Furthermore, in that Gaza neighborhood, Israeli ground troops attacked a tunnel that “was part of an extensive underground route,” where they found “numerous weapons and an elevator,” according to this source.

Likewise, “they identified several terrorists armed with anti-tank missiles who were approaching the troops in the area,” so they asked a helicopter to attack, preventing them from opening fire on the Israeli troops, he added.

The Israeli Army highlighted that in the Beit Hanoun area, also in the north of the Strip, it attacked “terrorists who fired from a UNRWA school – the UN agency for Palestinian refugees – and a mosque.”

Likewise, Israeli naval troops attacked infrastructure and vessels “used for terrorist purposes,” according to the statement.

More than a hundred people died and more than two hundred were injured in the last few hours in different parts of Gaza due to attacks by the Israeli Army, reported the Ministry of Health in the Strip, controlled by Hamas.

While fighting in the north of Gaza, the Israeli Army is trying to control Khan Yunis in the south, which it considers the “stronghold” of Hamas in the Strip, in its offensive against the Islamist group.

Since the outbreak of the conflict, on October 7, in Gaza there have been at least 17,620 confirmed deaths in the enclave, according to data from the Gaza ministry, and at least 46,739 injured.

The war broke out after a Hamas attack on Israel that day, which caused more than 1,200 deaths and the capture of at least 240 people, taken hostage to Gaza.

There are almost 1.9 million internally displaced people in Gaza, around 80% of its population of some 2.3 million inhabitants, with a serious humanitarian crisis.

Arab countries today expressed their “discontent” over the United States’ second veto of a Security Council resolution to call for an immediate ceasefire in the Gaza Strip, and demanded that Washington “assume its responsibilities” to promote a truce. in the Palestinian enclave.

The foreign ministers of Saudi Arabia, Egypt, Jordan, Qatar, Turkey and Palestine expressed in a joint statement their “dissatisfaction with the use of the veto by the United States, which prevented the issuance of a UN Security Council resolution “for a humanitarian truce.

The heads of diplomacy of these countries issued the statement after meeting in Washington with the US Secretary of State, Antony Blinken, to whom they demanded that the US “assume its responsibilities and take the necessary measures to push the Israeli occupation towards a ceasefire.” immediate”.

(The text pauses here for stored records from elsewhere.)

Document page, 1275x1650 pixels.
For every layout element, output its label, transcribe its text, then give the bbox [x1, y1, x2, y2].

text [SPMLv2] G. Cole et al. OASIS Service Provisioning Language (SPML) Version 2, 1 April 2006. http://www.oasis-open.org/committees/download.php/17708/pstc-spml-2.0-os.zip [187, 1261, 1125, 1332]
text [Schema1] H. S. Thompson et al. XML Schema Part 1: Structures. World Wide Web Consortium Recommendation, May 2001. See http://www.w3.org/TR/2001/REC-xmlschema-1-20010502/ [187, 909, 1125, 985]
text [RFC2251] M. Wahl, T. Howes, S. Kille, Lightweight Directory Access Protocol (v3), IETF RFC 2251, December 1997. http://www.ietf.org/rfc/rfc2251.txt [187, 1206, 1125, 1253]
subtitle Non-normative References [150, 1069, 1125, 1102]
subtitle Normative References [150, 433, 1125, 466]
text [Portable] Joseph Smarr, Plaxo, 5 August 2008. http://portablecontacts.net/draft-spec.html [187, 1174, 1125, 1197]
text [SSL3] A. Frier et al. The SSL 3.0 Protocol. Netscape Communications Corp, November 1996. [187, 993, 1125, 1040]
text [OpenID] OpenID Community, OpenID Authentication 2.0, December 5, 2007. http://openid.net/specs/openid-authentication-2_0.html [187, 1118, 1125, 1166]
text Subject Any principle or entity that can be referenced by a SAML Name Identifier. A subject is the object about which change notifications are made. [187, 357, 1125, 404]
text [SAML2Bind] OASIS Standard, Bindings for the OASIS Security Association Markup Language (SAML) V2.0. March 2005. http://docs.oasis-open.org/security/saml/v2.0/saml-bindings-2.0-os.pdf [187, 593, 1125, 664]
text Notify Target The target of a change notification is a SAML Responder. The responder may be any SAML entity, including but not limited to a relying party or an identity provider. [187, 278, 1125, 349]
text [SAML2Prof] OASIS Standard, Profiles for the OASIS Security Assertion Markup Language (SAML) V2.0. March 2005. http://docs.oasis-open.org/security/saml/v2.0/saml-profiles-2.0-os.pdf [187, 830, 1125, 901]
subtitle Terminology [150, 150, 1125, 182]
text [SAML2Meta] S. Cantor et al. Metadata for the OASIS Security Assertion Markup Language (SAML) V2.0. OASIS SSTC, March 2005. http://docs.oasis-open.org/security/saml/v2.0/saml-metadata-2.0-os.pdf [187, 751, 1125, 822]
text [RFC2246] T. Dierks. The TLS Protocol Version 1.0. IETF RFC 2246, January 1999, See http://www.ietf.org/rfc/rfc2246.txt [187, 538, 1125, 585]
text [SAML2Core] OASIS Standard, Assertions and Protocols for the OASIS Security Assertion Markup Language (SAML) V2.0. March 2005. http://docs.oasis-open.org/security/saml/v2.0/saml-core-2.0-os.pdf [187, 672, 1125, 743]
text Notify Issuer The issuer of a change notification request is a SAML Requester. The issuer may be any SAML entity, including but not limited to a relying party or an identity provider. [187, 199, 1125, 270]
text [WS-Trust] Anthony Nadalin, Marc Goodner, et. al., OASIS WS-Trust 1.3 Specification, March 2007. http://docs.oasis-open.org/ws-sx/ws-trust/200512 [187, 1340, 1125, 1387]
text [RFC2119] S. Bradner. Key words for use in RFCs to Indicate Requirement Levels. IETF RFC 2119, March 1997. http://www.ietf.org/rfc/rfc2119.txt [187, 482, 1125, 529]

Likewise, they reiterated their rejection of “the continued aggression of the Israeli occupation forces against the Palestinian people”, as well as the rejection of “the forced displacement operations” that Israel “seeks to implement” in the Gaza Strip, while they recalled ” the importance of adhering to international humanitarian law.

For his part, the Secretary General of the Arab League, Ahmed Abulgueit, thanked the 97 countries that sponsored the resolution and the 13 members of the Security Council for “believing in respect for international law.”

“Unfortunately, the Security Council was prevented from adopting the correct political and moral stance to stop this insane aggression,” Abulgueit said on X (formerly Twitter).

It is the second time since the Gaza war began that the United States has vetoed a resolution along these lines – it did so on October 18 -, thus aligning itself with Israel, which argues that this ceasefire would help Hamas to rearm and maintain captive the 138 hostages in the Strip.

This last vote was at the request of the UN Secretary General, António Guterres, who this week resorted to an exceptional mechanism of the organization’s founding charter, article 99, which enables him to request the intervention of the Council in cases of serious threats to peace and security in the world.